Je réponds d'abord que le vote pour l'extrême droite va contre leurs intérêts. À l'Assemblée, les élus du RN se tiennent à peu près. Mais à Bruxelles, au Parlement européen, chez Jordan Bardella et ses amis, le vernis craque. Ils votent contre la moindre protection accordée aux personnes LGBTQI+, et en particulier aux personnes trans. Enfin, si vous me connaissez, vous savez que je ne néglige pas la sécurité. La police échoue dans la lutte contre le narcotrafic, contre les viols, contre la délinquance financière, contre les agressions de rue. Non pas parce que les policiers seraient incompétents, mais parce qu'ils ne sont plus dirigés, parce qu'on leur demande du chiffre, du contrôle d'identité, de la barrette de shit.

  • Un autre reproche qu'on lit souvent, c'est celui d'une complaisance de la gauche, en particulier de LFI, vis-à-vis d'un islam encore très sexiste et conservateur sur les questions LGBTQI+ ; comment embarquer aussi ce que vous appelez "la France des tours" dans une société plus inclusive ?

Rappeler d'abord que l'homophobie traverse tous les milieux. Qu'on parle d'insultes, d'humiliations, d'agressions, jusqu'aux guets-apens via des applis, on la retrouve malheureusement partout. Maintenant, aucune complaisance : oui, il y a une obsession des religieux quant au corps des femmes et à l'homosexualité. Et notamment des courants les plus conservateurs de l'islam, des évangélistes dans le protestantisme et des intégristes chez les catholiques. Les lois de la République s'appliquent : la liberté de croyance ne justifie nulle intolérance, injure ou violence.

  • Vous qui avez dénoncé la campagne communautariste de Mélenchon en 2024, considérez-vous toujours la laïcité comme un pilier des valeurs de la gauche ?
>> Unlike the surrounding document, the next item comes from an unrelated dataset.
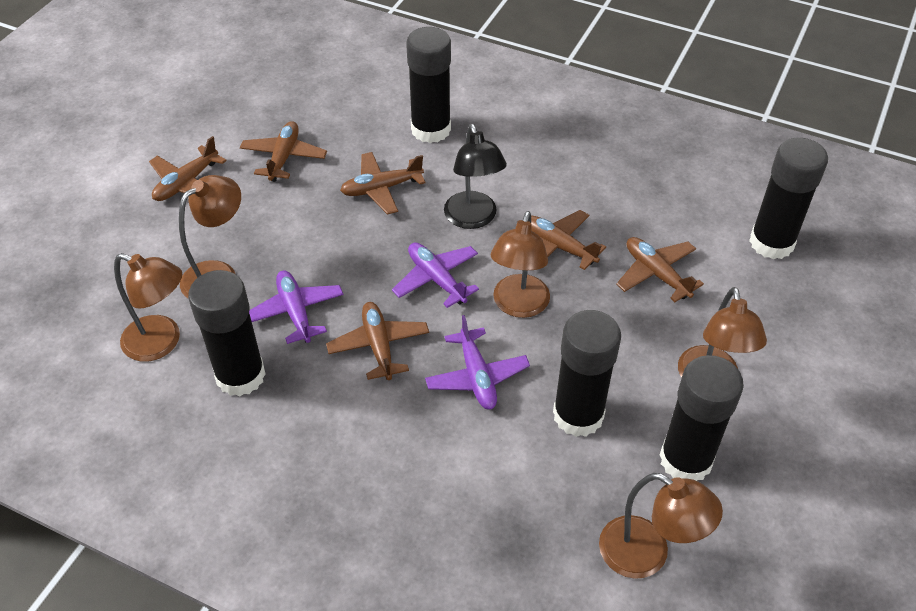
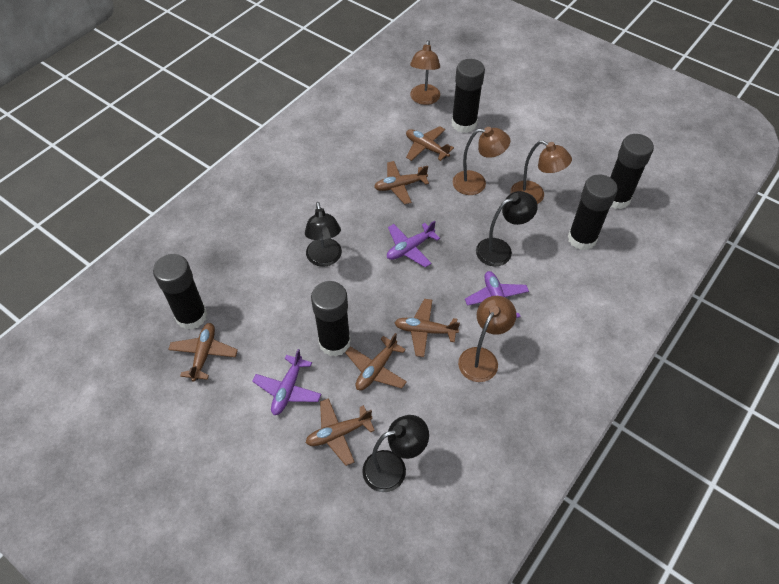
black lamp: 1 -> 3
brown lamp: 5 -> 4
Bien sûr ! En rappelant toujours que la loi de 1905 est une loi de liberté – de conscience, de croyance et de culte – et de séparation des Églises et de l'État. La laïcité fait de nous des citoyens égaux en droit, qu'importe notre croyance. C'est un trésor à défendre, à préserver. À étendre, même : pour la neutralité religieuse, politique mais aussi marchande à l'école, contre l'emprise des marques.

  • Vous avez récemment, dans une lettre, tendu la main à vos "camarades socialistes", après avoir coupé le cordon avec La France insoumise ; allez-vous vous investir au PS en prévision de son congrès de juin ?
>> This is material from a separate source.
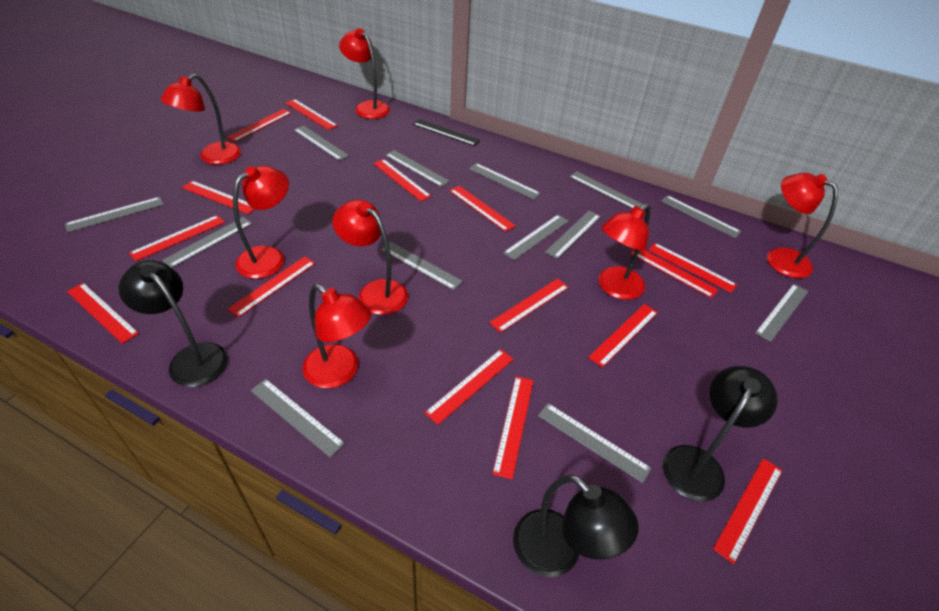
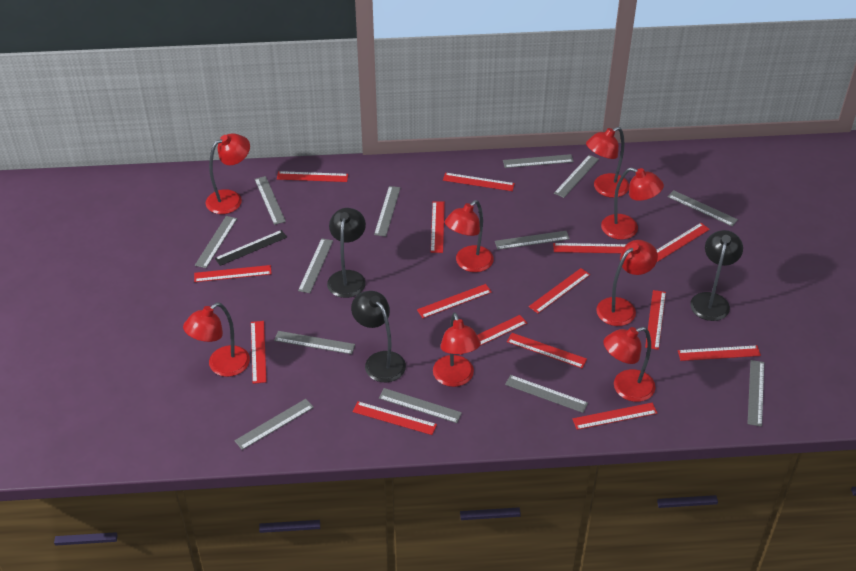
red lamp: 7 -> 8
Moi qui ai lancé, il y a près de dix ans, "Plus jamais PS !", eh bien il est de retour, et au centre du jeu. Il s'est écrémé, les opportunistes et les droitiers sont partis chez Macron. Nous avons besoin d'un PS bien arrimé à gauche, qui ne renoue pas avec ses vieux démons.
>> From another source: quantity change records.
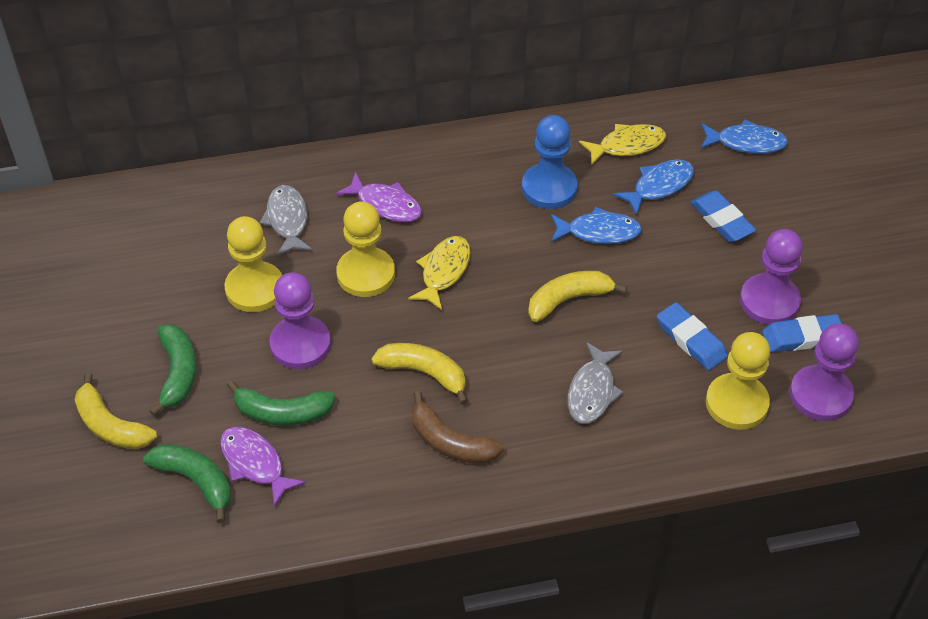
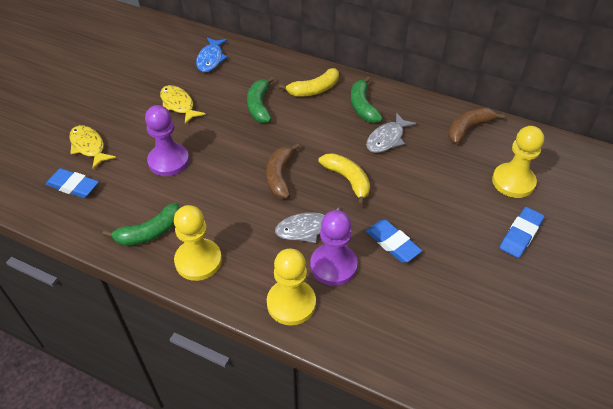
blue fish: 3 -> 1
blue pawn: 1 -> 0
brown banana: 1 -> 2
purple fish: 2 -> 0
purple pawn: 3 -> 2
yellow banana: 3 -> 2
  • Vous comptez réconcilier le PS et LFI ?

Je ne crois pas aux deux gauches irréconciliables. Elles l'étaient, oui, en 2017 à la fin du quinquennat Hollande. Mais depuis 2022, avec la Nupes puis le Nouveau Front populaire (NFP), les grandes orientations sont partagées. Et puis, qu'on regarde la situation, sa gravité : Trump, Musk, Milei, Le Pen, la nuit noire qui avance… et nous, qui rejouons le match Hollande-Mélenchon, vieux de trente ans ! Comme je l'ai fait le soir de la dissolution, le 9 juin 2024, en prononçant "front populaire" et en disant aux partis "soyez unis, arrêtez vos conneries", il faudra rouvrir un chemin d'espérance entre l'extrême droite et l'extrême argent, qui sont d'ailleurs en train de fusionner.